Diversos alimentos aceleram ritmo cardíaco e podem provocar arritmias

O batimento cardíaco é comandado por elementos naturais que participam de um intricado mecanismo corporal. Existem, entretanto, alimentos que podem ativar a adrenalina e a noradrenalina estimulando os mesmos mecanismos dos elementos intracorporais. Segundo a especialista em cardiologia e nutróloga Claudinelli Avalrenga, é perigoso ingerir substâncias estimulantes. Em pessoas predispostas a problemas cardíacos, o risco […]

Publicado dia 29/03/2017 às 11:00

Share on FacebookTweet about this on TwitterShare on Google+Email this to someone

O batimento cardíaco é comandado por elementos naturais que participam de um intricado mecanismo corporal. Existem, entretanto, alimentos que podem ativar a adrenalina e a noradrenalina estimulando os mesmos mecanismos dos elementos intracorporais. Segundo a especialista em cardiologia e nutróloga Claudinelli Avalrenga, é perigoso ingerir substâncias estimulantes. Em pessoas predispostas a problemas cardíacos, o risco é ainda maior. “Nesses indivíduos há o aumento da frequência cardíaca, o que pode desencadear arritmias sérias que podem evoluir para desmaios, convulsões e, em alguns casos, à morte por fibrilação. A quantidade ideal para consumo depende da sensibilidade que a pessoa tenha a essas substâncias, ou seja, é individual”, diz.

Cafeína, nicotina, cocaína, ecstasy, alguns descongestionantes nasais, broncodilatadores, anfetaminas (substância usada para emagrecimento), metilfenidato (componente de medicação para tratamento de TDAH), entre outras, são substâncias estimulantes. No dia a dia, muitas vezes sem perceber, as pessoas ingerem elementos que estimulam os batimentos cardíacos. Os principais são o cafezinho, refrigerantes tipo cola, chocolate, repositores energéticos, etc. No entanto, cada substância afeta o sistema cardíaco em grau específico. “Embora todas sejam estimulantes, algumas são mais potentes e danosas que as outras”, alerta a especialista.

Consumir substâncias estimulantes pode desencadear palpitações – batidas anormais do coração – e taquicardia – batimento acelerado do coração. Esses sintomas costumam gerar mal-estar e falta de ar. Pessoas que ingerem continuamente desenvolvem irritabilidade, nervosismo e agressividade.

As pessoas mais propensas a desenvolverem problemas cardíacos por conta da ingestão de substâncias estimulantes são aquelas que já nascem com defeitos nos circuitos elétricos do coração. Todavia, há possibilidade de um traço genético tornar o metabolismo da cafeína mais lento, gerando arritmias após a ingestão dessa substância presente em vários produtos, como os termogênicos.

Conforme explica Claudinelli, os jovens estão mais expostos aos danos decorrentes do consumo de substâncias estimulantes. “A idade não é um fator de risco, mas de sabedoria. Pessoas mais velhas sabem como o seu corpo reage a essas substâncias e por isso reduzem a dose ou evitam”, afirma.
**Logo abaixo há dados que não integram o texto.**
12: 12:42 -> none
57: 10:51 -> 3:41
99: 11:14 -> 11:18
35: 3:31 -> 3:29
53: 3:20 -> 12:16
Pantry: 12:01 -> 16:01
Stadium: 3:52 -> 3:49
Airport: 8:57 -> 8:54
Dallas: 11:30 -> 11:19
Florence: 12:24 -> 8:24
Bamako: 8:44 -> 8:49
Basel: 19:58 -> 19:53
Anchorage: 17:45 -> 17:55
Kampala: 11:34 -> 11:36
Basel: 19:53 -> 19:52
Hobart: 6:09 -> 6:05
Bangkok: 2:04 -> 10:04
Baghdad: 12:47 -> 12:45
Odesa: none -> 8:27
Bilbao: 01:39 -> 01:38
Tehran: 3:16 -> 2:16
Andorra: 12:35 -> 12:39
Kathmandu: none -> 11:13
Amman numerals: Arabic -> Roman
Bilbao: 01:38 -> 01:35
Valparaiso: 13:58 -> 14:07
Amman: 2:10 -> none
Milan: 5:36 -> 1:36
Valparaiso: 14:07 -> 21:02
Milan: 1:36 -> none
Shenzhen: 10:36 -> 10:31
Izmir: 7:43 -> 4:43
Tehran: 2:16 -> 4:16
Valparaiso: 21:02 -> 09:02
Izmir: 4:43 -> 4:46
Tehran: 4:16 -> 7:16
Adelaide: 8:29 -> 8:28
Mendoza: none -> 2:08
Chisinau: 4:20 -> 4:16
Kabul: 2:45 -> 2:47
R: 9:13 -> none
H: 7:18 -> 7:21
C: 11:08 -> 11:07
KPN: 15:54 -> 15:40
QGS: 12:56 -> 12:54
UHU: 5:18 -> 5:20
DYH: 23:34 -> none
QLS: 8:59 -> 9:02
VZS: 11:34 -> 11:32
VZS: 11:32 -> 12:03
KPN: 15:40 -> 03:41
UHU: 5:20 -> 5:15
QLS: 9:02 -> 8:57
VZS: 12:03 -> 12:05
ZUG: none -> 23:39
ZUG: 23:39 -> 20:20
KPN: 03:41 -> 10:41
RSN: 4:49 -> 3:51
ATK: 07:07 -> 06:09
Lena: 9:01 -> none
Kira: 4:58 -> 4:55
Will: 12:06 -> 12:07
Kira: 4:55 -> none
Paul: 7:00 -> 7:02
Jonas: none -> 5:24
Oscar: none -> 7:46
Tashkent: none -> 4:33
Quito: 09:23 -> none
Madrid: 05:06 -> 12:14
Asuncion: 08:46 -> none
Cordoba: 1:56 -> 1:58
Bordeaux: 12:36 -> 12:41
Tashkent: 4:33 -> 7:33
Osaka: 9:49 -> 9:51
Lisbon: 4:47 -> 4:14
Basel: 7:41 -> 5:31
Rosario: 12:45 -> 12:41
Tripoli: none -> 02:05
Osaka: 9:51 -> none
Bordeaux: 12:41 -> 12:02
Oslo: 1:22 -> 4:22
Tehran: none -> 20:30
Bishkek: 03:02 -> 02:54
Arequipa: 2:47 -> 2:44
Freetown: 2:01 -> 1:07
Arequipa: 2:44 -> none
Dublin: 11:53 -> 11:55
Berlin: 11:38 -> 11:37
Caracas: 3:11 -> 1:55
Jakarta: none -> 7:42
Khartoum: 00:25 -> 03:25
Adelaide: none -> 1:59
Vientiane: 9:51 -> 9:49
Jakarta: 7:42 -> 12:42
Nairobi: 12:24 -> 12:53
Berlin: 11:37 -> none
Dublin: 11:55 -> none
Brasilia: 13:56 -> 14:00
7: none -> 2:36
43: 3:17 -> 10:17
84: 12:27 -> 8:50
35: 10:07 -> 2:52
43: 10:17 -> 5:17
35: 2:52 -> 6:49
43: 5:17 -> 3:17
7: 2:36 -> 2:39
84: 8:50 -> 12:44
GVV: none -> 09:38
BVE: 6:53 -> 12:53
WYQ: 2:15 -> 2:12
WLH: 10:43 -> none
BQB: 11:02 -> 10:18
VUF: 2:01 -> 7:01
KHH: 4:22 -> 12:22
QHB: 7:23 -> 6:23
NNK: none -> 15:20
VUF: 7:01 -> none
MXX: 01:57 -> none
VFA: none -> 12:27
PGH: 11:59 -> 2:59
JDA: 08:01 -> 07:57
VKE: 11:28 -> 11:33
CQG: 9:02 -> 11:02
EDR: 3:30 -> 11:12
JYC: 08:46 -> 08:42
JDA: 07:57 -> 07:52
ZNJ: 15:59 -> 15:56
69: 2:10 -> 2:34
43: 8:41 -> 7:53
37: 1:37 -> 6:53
A presença no cotidiano de remédios que acarretam a arritmia, como broncodilatadores, descongestionantes, xaropes para tosse, suplementos nutricionais, afetam mesmo pessoas sem a predisposição, sendo que os sintomas se interrompem com o cessamento do consumo. Outros medicamentos podem raramente ter o mesmo efeito ou alterarem os circuitos elétricos do coração tornando-o mais sensível as substâncias estimulantes. como remédios de hormônios tireoidianos, diuréticos, alguns antibióticos e antidepressivos. Drogas ilícitas como cocaína, maconha, ecstasy e crack podem causar vários tipos de arritmias, inclusive letais. Dessa forma, o caminho mais salutar é utilizar remédios somente com prescrição e acompanhamento médico e evitar sempre o uso de drogas proibidas.